Dashboard url: http://127.0.0.1:8265


Now we'll create a *Pool* using and distribute its tasks across a cluster (or across the available cores on a laptop):

In [26]:
%%time

pool = Pool()

for result in pool.map(func, range(10)):
    print(result)

0
1
4
9
16
25
36
49
64
81
CPU times: user 48.8 ms, sys: 28.3 ms, total: 77.2 ms
Wall time: 3.43 s


In [27]:
pool.terminate()

The distributed version has the trade-off of increased overhead, although now it can scale-out horizontally across a cluster. The benefits would be more pronounced with a more computationally expensive calculation.

In [29]:
num = 2000000
lst = list(range(num))
results = []
pool = Pool()

In [30]:
%%time
for result in pool.map(is_prime, lst):
    results.append(result)
print(f"Total number of primes in {num} are {sum(results)}")
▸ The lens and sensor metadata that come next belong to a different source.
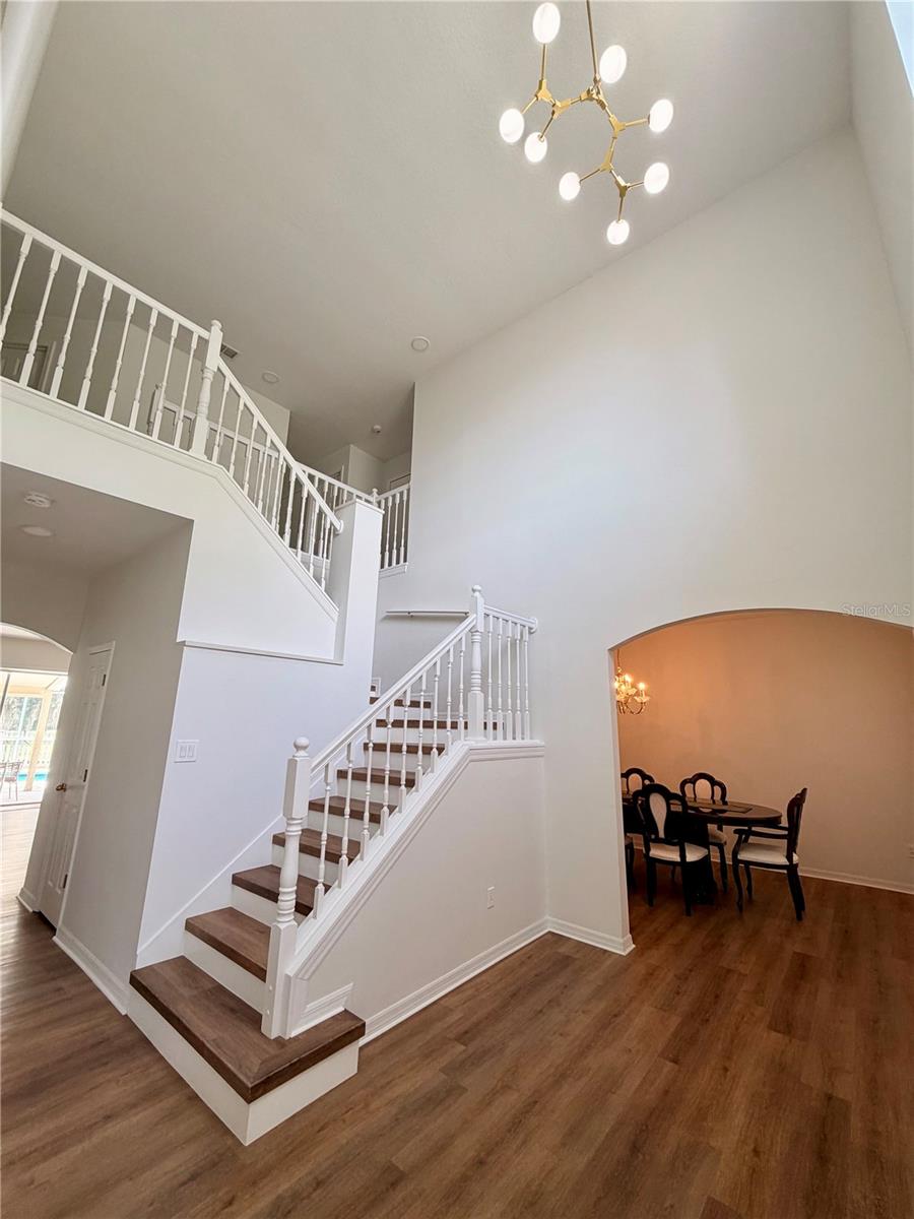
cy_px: 610
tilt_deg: +12.9
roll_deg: -0.4
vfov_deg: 102.1
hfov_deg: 85.7
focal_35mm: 14
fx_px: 493
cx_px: 457
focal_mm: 2.22
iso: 125
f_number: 2.2
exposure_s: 1/120
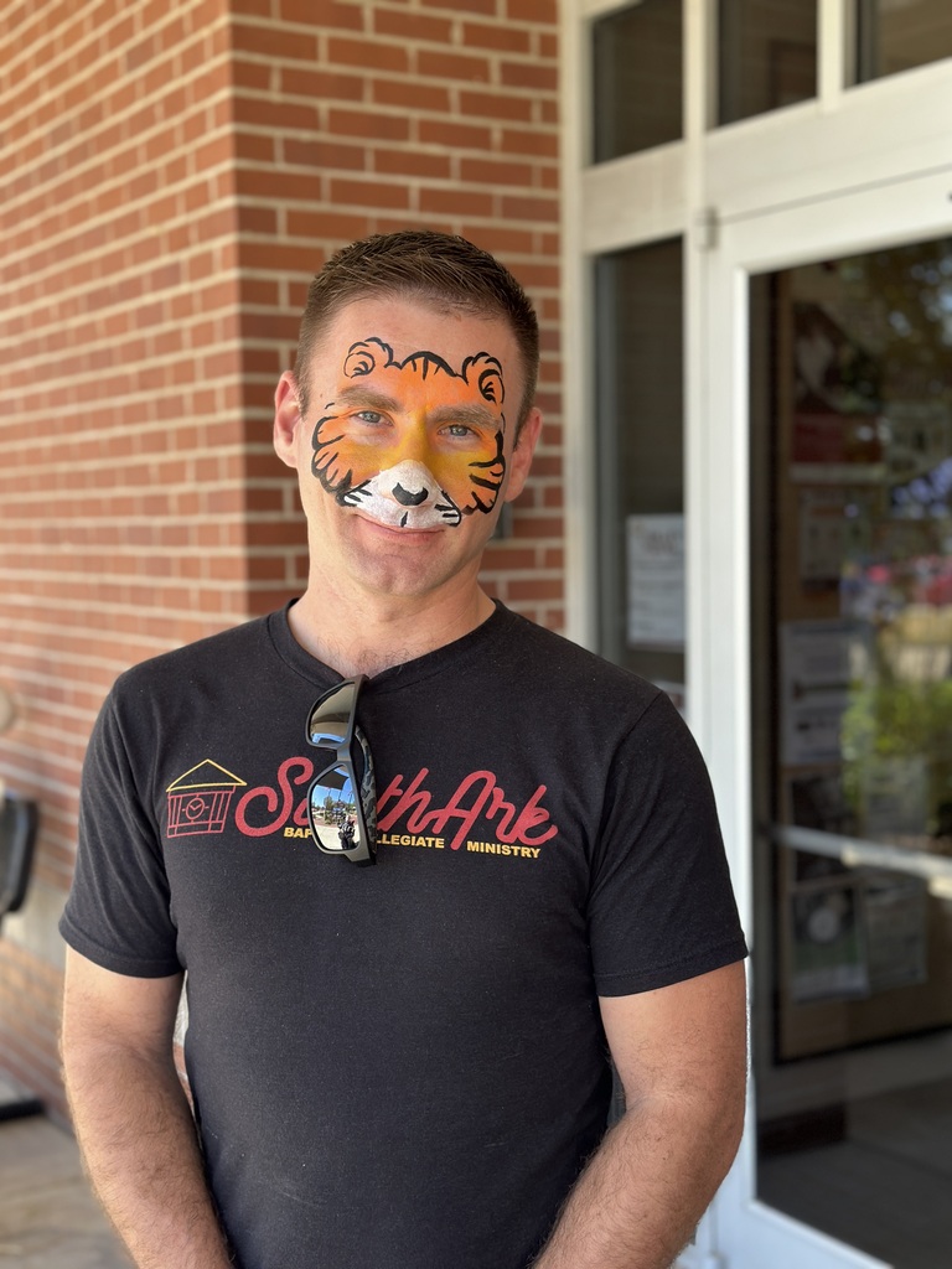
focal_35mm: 48
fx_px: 1760
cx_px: 476
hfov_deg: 30.3
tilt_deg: -4.1
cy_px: 634
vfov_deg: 39.7
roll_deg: +1.4
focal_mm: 6.86
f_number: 1.78
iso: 80
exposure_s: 1/469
All primes in 2000000 are 148935
CPU times: user 7.41 s, sys: 147 ms, total: 7.56 s
Wall time: 7.55 s


In [31]:
pool.terminate()

Let's define a compute intensive class that does some matrix
computation. Consider this could be a compute intenstive task
doing massive tensor transformation or computation.
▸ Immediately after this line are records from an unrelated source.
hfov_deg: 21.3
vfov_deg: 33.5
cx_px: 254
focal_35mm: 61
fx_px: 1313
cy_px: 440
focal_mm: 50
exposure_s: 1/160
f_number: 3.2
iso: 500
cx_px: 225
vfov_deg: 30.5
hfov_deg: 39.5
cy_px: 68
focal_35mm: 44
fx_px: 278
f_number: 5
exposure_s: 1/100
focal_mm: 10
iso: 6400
**NOTE**: This will your excercise

In [32]:
def task(n):
    # Simulate a long intensive task
    #TODO
    
    # do some matrix computation 
    # and return results
    return

Define a Ray remote task that launches `task()` across a pool of Actors on the cluster. It creates
a pool of `Ray Actors`, each scheduled on a cluster worker. 

In [33]:
@ray.remote
def launch_long_running_tasks(num_pool):
    # Doing the work, collecting data, updating the database
    # create an Actor pool of num_pool workers nodes
    pool = Pool(num_pool)
    results = []
    # Iterate over 50 times in batches of 10
    for result in pool.map(func, range(1, 50, 10)):
        results.append(result)
        
    # Done so terminate pool
    pool.terminate()
    
    return results

### Create a Actor like supervisor that launches all these remote tasks

In [34]:
@ray.remote
class LaunchDistributedTasks:
    def __init__(self, limit=5):
        self._limit = limit

    def launch(self):
        # launch the remote task
        return launch_long_running_tasks.remote(self._limit)

### Launch our supervisor

In [35]:
hdl = LaunchDistributedTasks.remote(5)
print("Launched remote jobs")

Launched remote jobs


In [36]:
values = ray.get(ray.get(hdl.launch.remote()))
print(f" list of results :{values}")
print(f" Total results: {len(values)}")

 list of results :[1, 121, 441, 961, 1681]
 Total results: 5


In [37]:
ray.shutdown()

### Excercises

1. Can you convert `task()` into a complicated function?
2. Use `task()` in `pool.map(task,....)`

### Homework

1. Write a Python `multiprocessing.pool` version of `task()` and compare the timings with 
the Ray distributed `multiprocessing.pool`. 
2. Do you see a difference in timings?